> [AUFGABEN]:
- a) Zu wessen Gunsten hat der Bundesgerichtshof laut dem Text über das BGH-Urteil die beiden Streitfragen im Wesentlichen beantwortet?
- b) Welche Gerichte und Personen in einer rechtlichen Rolle nennt der Text über das BGH-Urteil? Zähl alle auf.
- c) Schreib den Text über das BGH-Urteil von „Der Bundesgerichtshof stellt“ bis einschließlich „daran anschließenden Restschuldbefreiungsverfahren.“ noch einmal ab und ändere dabei „Insolvenzverwalters“ in „Treuhänders“.

> [ZU PRÜFENDER TEXT]:
━━━━

BGH: Enthaftungserklärung des Insolvenzverwalters beendet Kündigungssperre – kein „ewiges“ Zurückbe


Gleich zwei in der Rechtsprechungspraxis bestehende Streitfragen hat der Bundesgerichtshof in seinem Urteil vom 17.06.2015 – XIII ZR 19/14 – im Wesentlichen zu Gunsten des Wohnraumvermieters beantwortet:

1.

Der Bundesgerichtshof stellt im ersten Teil der genannten Entscheidung klar, dass mit dem Wirksamwerden der Enthaftungserklärung des Insolvenzverwalters nach § 109 Abs. 1 Satz InsO die Kündigungssperre des § 112 InsO keine Gültigkeit mehr hat, weder im Insolvenzverfahren noch in dem sich daran anschließenden Restschuldbefreiungsverfahren.

━━━━

> [DATENAUSZÜGE]:

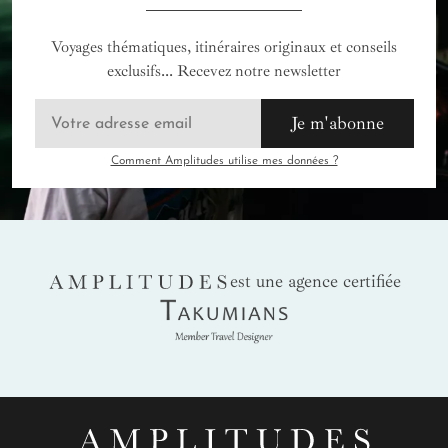
Voyages thématiques, itinéraires originaux et conseils
exclusifs... Recevez notre newsletter
Je m'abonne
Comment Amplitudes utilise mes données ?
AMPLITUDES
est une agence certifiée
Takumians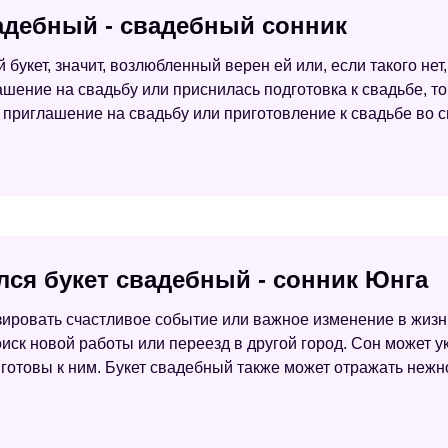
вадебный - свадебный сонник
 букет, значит, возлюбленный верен ей или, если такого не
ашение на свадьбу или приснилась подготовка к свадьбе, т
е приглашение на свадьбу или приготовление к свадьбе во
лся букет свадебный - сонник Юнга
ировать счастливое событие или важное изменение в жизни
ск новой работы или переезд в другой город. Сон может ук
готовы к ним. Букет свадебный также может отражать нежно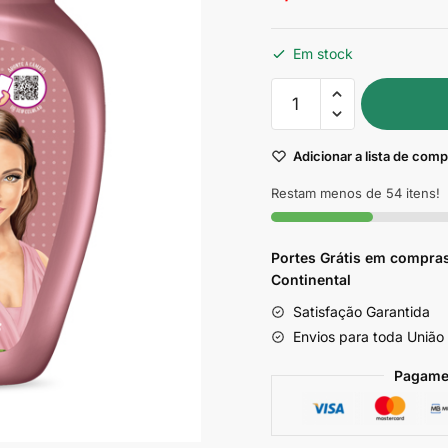
Em stock
Quantidade
de
Creme
Adicionar a lista de com
para
Pentear
Restam menos de 54 itens!
Dona
Skala
Portes Grátis em compras
1kg
Continental
Satisfação Garantida
Envios para toda União
Pagame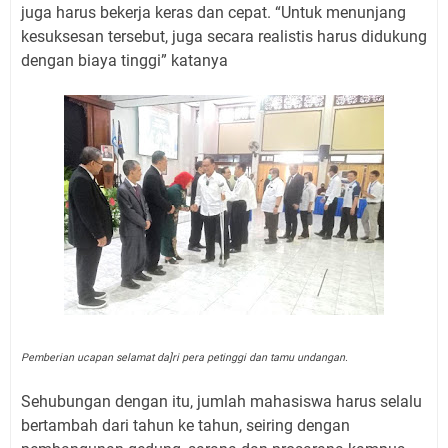
juga harus bekerja keras dan cepat. “Untuk menunjang
kesuksesan tersebut, juga secara realistis harus didukung
dengan biaya tinggi” katanya
Pemberian ucapan selamat da]ri pera petinggi dan tamu undangan.
Sehubungan dengan itu, jumlah mahasiswa harus selalu
bertambah dari tahun ke tahun, seiring dengan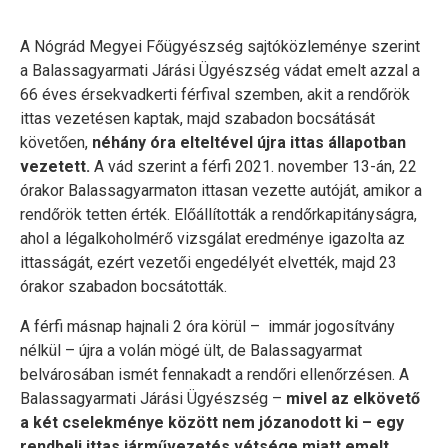
A Nógrád Megyei Főügyészség sajtóközleménye szerint
a Balassagyarmati Járási Ügyészség vádat emelt azzal a
66 éves érsekvadkerti férfival szemben, akit a rendőrök
ittas vezetésen kaptak, majd szabadon bocsátását
követően,
néhány óra elteltével újra ittas állapotban
vezetett.
A vád szerint a férfi 2021. november 13-án, 22
órakor Balassagyarmaton ittasan vezette autóját, amikor a
rendőrök tetten érték. Előállították a rendőrkapitányságra,
ahol a légalkoholmérő vizsgálat eredménye igazolta az
ittasságát, ezért vezetői engedélyét elvették, majd 23
órakor szabadon bocsátották.
A férfi másnap hajnali 2 óra körül – immár jogosítvány
nélkül – újra a volán mögé ült, de Balassagyarmat
belvárosában ismét fennakadt a rendőri ellenőrzésen. A
Balassagyarmati Járási Ügyészség –
mivel az elkövető
a két cselekménye között nem józanodott ki – egy
rendbeli ittas járművezetés vétsége miatt emelt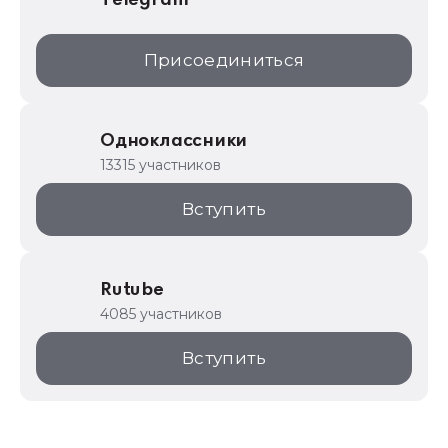
Telegram
Присоединиться
Одноклассники
13315 участников
Вступить
Rutube
4085 участников
Вступить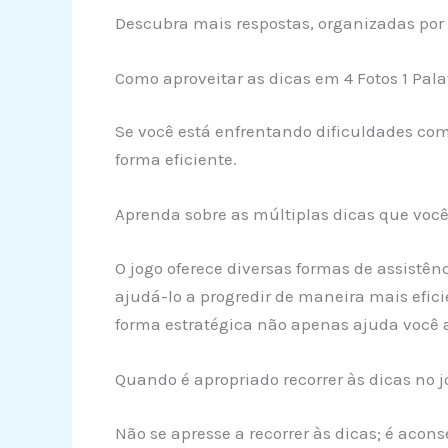
Descubra mais respostas, organizadas por 
Como aproveitar as dicas em 4 Fotos 1 Pala
Se você está enfrentando dificuldades com
forma eficiente.
Aprenda sobre as múltiplas dicas que você 
O jogo oferece diversas formas de assistê
ajudá-lo a progredir de maneira mais efic
forma estratégica não apenas ajuda você
Quando é apropriado recorrer às dicas no j
Não se apresse a recorrer às dicas; é acon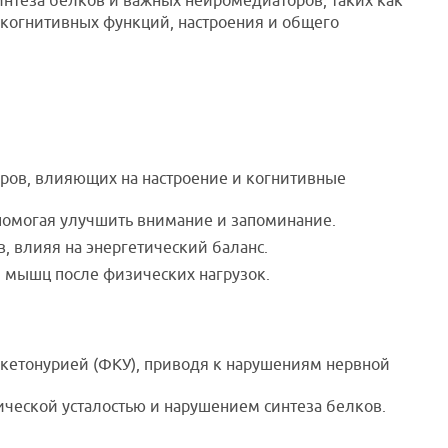
нтеза белков и важных нейромедиаторов, таких как
когнитивных функций, настроения и общего
оров, влияющих на настроение и когнитивные
 помогая улучшить внимание и запоминание.
в, влияя на энергетический баланс.
я мышц после физических нагрузок.
кетонурией (ФКУ), приводя к нарушениям нервной
ческой усталостью и нарушением синтеза белков.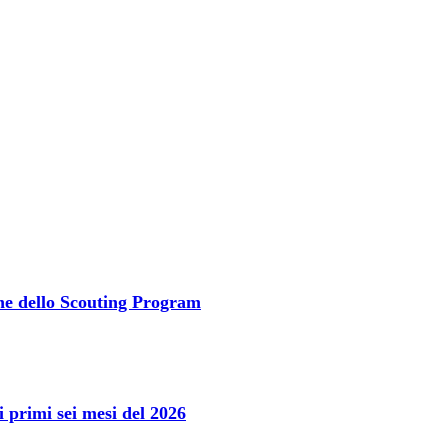
one dello Scouting Program
primi sei mesi del 2026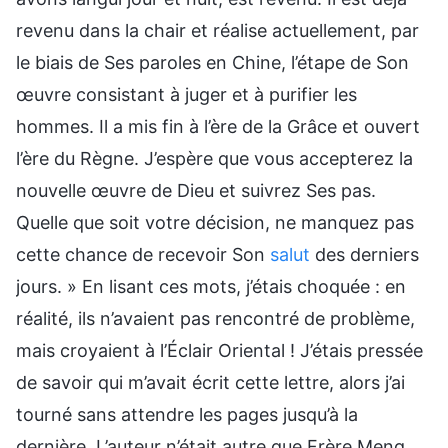
revenu dans la chair et réalise actuellement, par
le biais de Ses paroles en Chine, l’étape de Son
œuvre consistant à juger et à purifier les
hommes. Il a mis fin à l’ère de la Grâce et ouvert
l’ère du Règne. J’espère que vous accepterez la
nouvelle œuvre de Dieu et suivrez Ses pas.
Quelle que soit votre décision, ne manquez pas
cette chance de recevoir Son
salut
des derniers
jours. » En lisant ces mots, j’étais choquée : en
réalité, ils n’avaient pas rencontré de problème,
mais croyaient à l’Éclair Oriental ! J’étais pressée
de savoir qui m’avait écrit cette lettre, alors j’ai
tourné sans attendre les pages jusqu’à la
dernière. L’auteur n’était autre que Frère Meng,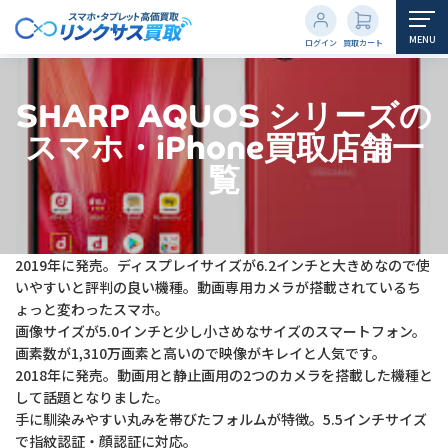
MENU
ログイン
買取カート
SHARP AQUOS シリーズの
スマホ・iPhone買取店舗一
覧
2019年に発売。ディスプレイサイズが6.2インチと大きめなので使
いやすいと評判の良い機種。動画専用カメラが搭載されているち
ょっと変わったスマホ。
画像サイズが5.0インチと少し小さめなサイズのスマートフォン。
画素数が1,310万画素と高いので映像がキレイと人気です。
2018年に発売。動画用と静止画用の2つのカメラを搭載した機種と
して話題となりました。
手に馴染みやすい丸みを帯びたフォルムが特徴。5.5インチサイズ
で指紋認証・顔認証に対応。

━━━━

> [LÖSUNGEN]:
- a) Zu Gunsten des Wohnraumvermieters.

- b) Bundesgerichtshof (BGH), Wohnraumvermieter, Insolvenzverwalter

- c)
Der Bundesgerichtshof stellt im ersten Teil der genannten Entscheidung klar, dass mit dem Wirksamwerden der Enthaftungserklärung des Treuhänders nach § 109 Abs. 1 Satz InsO die Kündigungssperre des § 112 InsO keine Gültigkeit mehr hat, weder im Insolvenzverfahren noch in dem sich daran anschließenden Restschuldbefreiungsverfahren.